Start of DATA FOR THIS EXERCISE

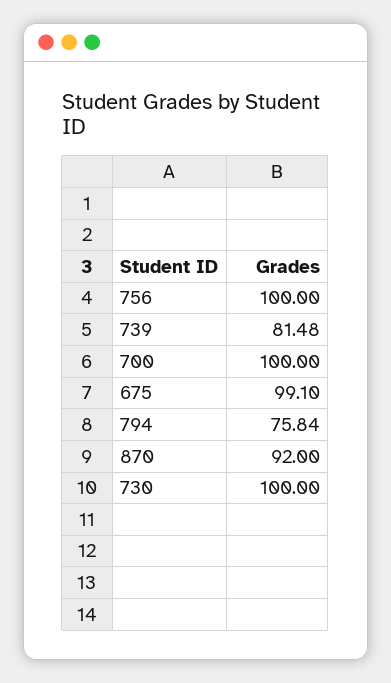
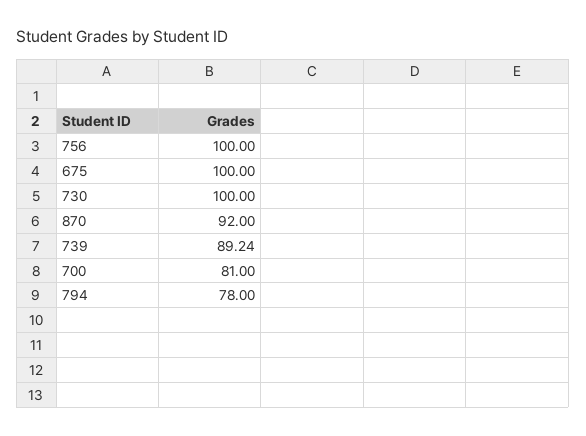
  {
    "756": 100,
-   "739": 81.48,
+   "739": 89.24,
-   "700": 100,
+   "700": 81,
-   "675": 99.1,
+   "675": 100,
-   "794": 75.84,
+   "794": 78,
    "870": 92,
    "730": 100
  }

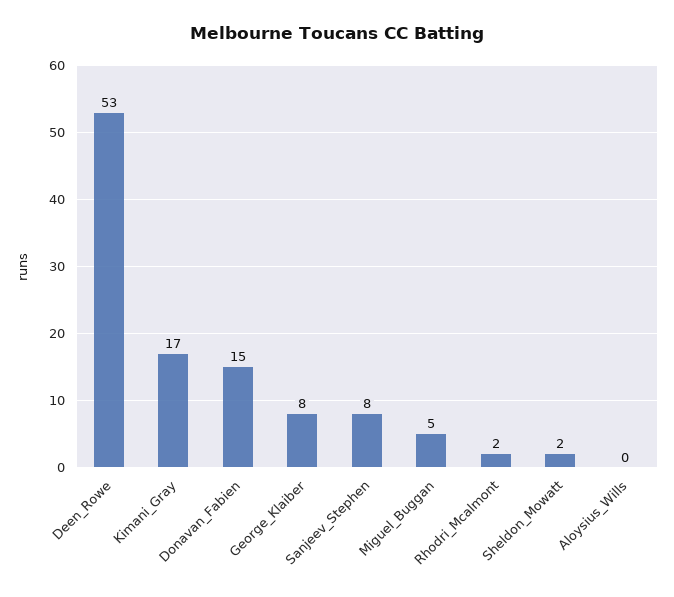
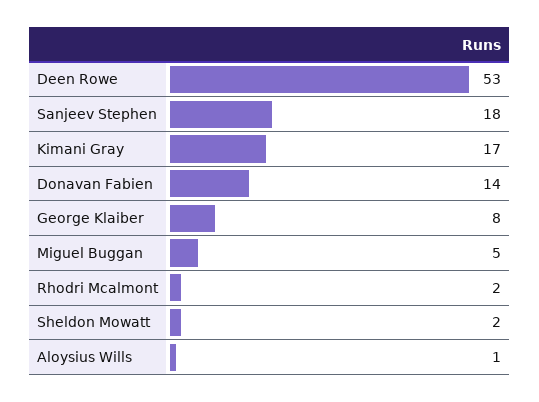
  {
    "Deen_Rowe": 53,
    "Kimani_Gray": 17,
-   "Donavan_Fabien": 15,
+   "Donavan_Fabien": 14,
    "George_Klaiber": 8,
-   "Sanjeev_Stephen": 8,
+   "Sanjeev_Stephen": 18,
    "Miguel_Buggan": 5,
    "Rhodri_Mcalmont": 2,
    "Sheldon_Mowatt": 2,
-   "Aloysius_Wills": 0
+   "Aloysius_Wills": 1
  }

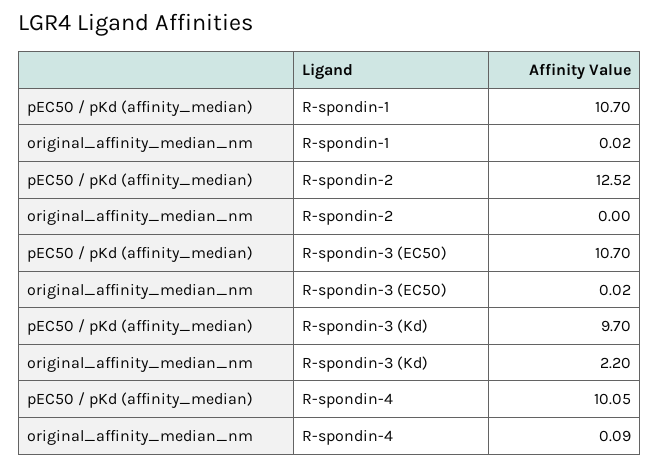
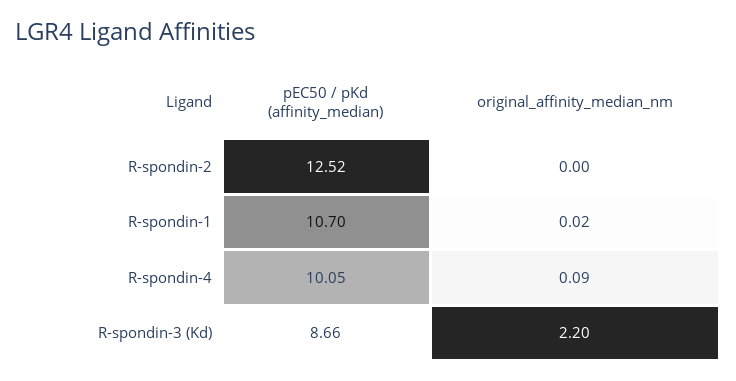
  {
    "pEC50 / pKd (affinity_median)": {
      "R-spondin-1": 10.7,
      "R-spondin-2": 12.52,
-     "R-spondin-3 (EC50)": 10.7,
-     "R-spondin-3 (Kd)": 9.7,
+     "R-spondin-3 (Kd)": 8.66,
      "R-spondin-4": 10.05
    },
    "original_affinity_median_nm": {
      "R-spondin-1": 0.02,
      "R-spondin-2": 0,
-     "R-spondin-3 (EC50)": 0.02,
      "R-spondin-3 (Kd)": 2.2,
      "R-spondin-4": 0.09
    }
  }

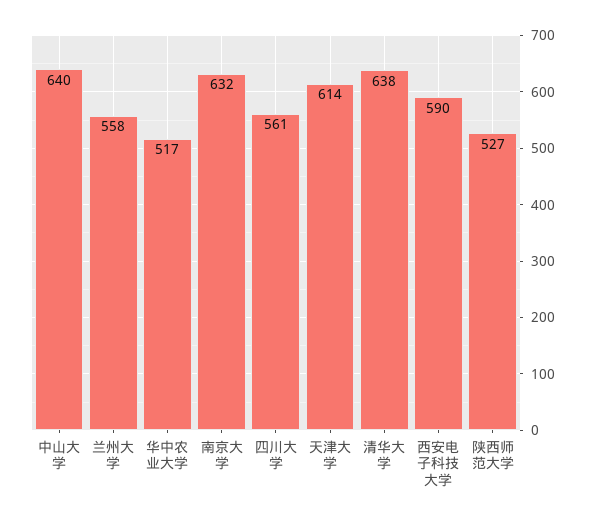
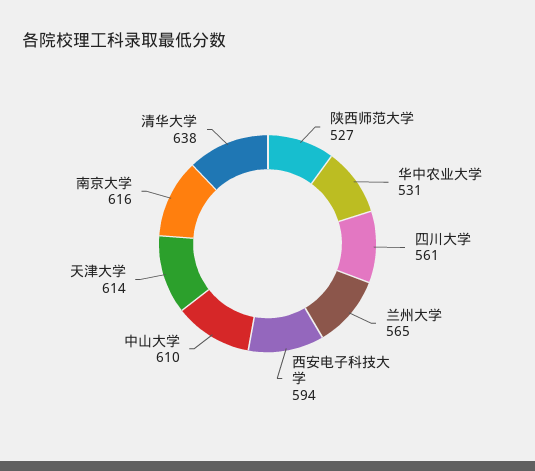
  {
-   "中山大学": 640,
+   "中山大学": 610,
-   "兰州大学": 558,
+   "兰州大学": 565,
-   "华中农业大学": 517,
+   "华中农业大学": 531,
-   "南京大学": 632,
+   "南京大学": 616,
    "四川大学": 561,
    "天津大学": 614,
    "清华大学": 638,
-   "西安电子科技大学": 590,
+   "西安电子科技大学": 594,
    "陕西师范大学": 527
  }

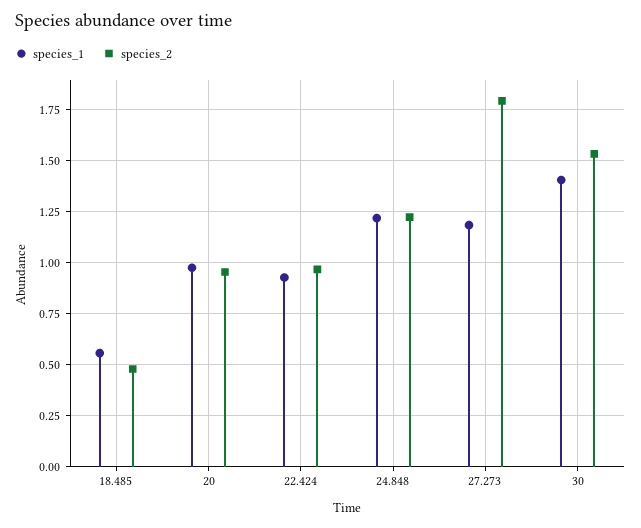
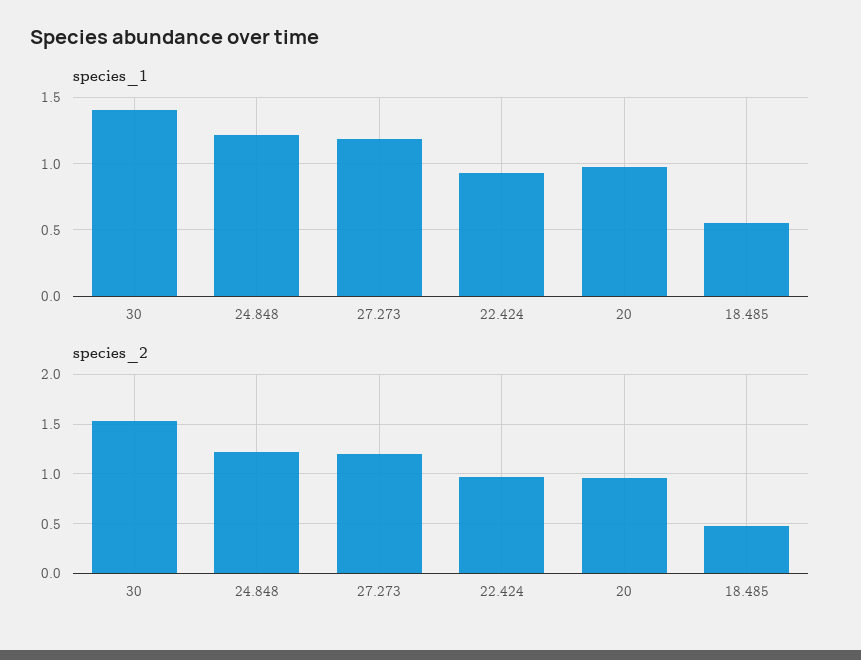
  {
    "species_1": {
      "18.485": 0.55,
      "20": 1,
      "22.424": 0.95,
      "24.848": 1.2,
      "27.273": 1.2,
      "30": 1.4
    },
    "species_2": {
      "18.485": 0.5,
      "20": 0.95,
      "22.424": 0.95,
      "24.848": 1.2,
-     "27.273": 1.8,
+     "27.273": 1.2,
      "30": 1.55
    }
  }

End of DATA FOR THIS EXERCISE

PROBLEM TO SOLVE:
Strip out the pictures and quote the remaining data word for word.

ANSWER BOX:
  {
    "756": 100,
-   "739": 81.48,
+   "739": 89.24,
-   "700": 100,
+   "700": 81,
-   "675": 99.1,
+   "675": 100,
-   "794": 75.84,
+   "794": 78,
    "870": 92,
    "730": 100
  }

  {
    "Deen_Rowe": 53,
    "Kimani_Gray": 17,
-   "Donavan_Fabien": 15,
+   "Donavan_Fabien": 14,
    "George_Klaiber": 8,
-   "Sanjeev_Stephen": 8,
+   "Sanjeev_Stephen": 18,
    "Miguel_Buggan": 5,
    "Rhodri_Mcalmont": 2,
    "Sheldon_Mowatt": 2,
-   "Aloysius_Wills": 0
+   "Aloysius_Wills": 1
  }

  {
    "pEC50 / pKd (affinity_median)": {
      "R-spondin-1": 10.7,
      "R-spondin-2": 12.52,
-     "R-spondin-3 (EC50)": 10.7,
-     "R-spondin-3 (Kd)": 9.7,
+     "R-spondin-3 (Kd)": 8.66,
      "R-spondin-4": 10.05
    },
    "original_affinity_median_nm": {
      "R-spondin-1": 0.02,
      "R-spondin-2": 0,
-     "R-spondin-3 (EC50)": 0.02,
      "R-spondin-3 (Kd)": 2.2,
      "R-spondin-4": 0.09
    }
  }

  {
-   "中山大学": 640,
+   "中山大学": 610,
-   "兰州大学": 558,
+   "兰州大学": 565,
-   "华中农业大学": 517,
+   "华中农业大学": 531,
-   "南京大学": 632,
+   "南京大学": 616,
    "四川大学": 561,
    "天津大学": 614,
    "清华大学": 638,
-   "西安电子科技大学": 590,
+   "西安电子科技大学": 594,
    "陕西师范大学": 527
  }

  {
    "species_1": {
      "18.485": 0.55,
      "20": 1,
      "22.424": 0.95,
      "24.848": 1.2,
      "27.273": 1.2,
      "30": 1.4
    },
    "species_2": {
      "18.485": 0.5,
      "20": 0.95,
      "22.424": 0.95,
      "24.848": 1.2,
-     "27.273": 1.8,
+     "27.273": 1.2,
      "30": 1.55
    }
  }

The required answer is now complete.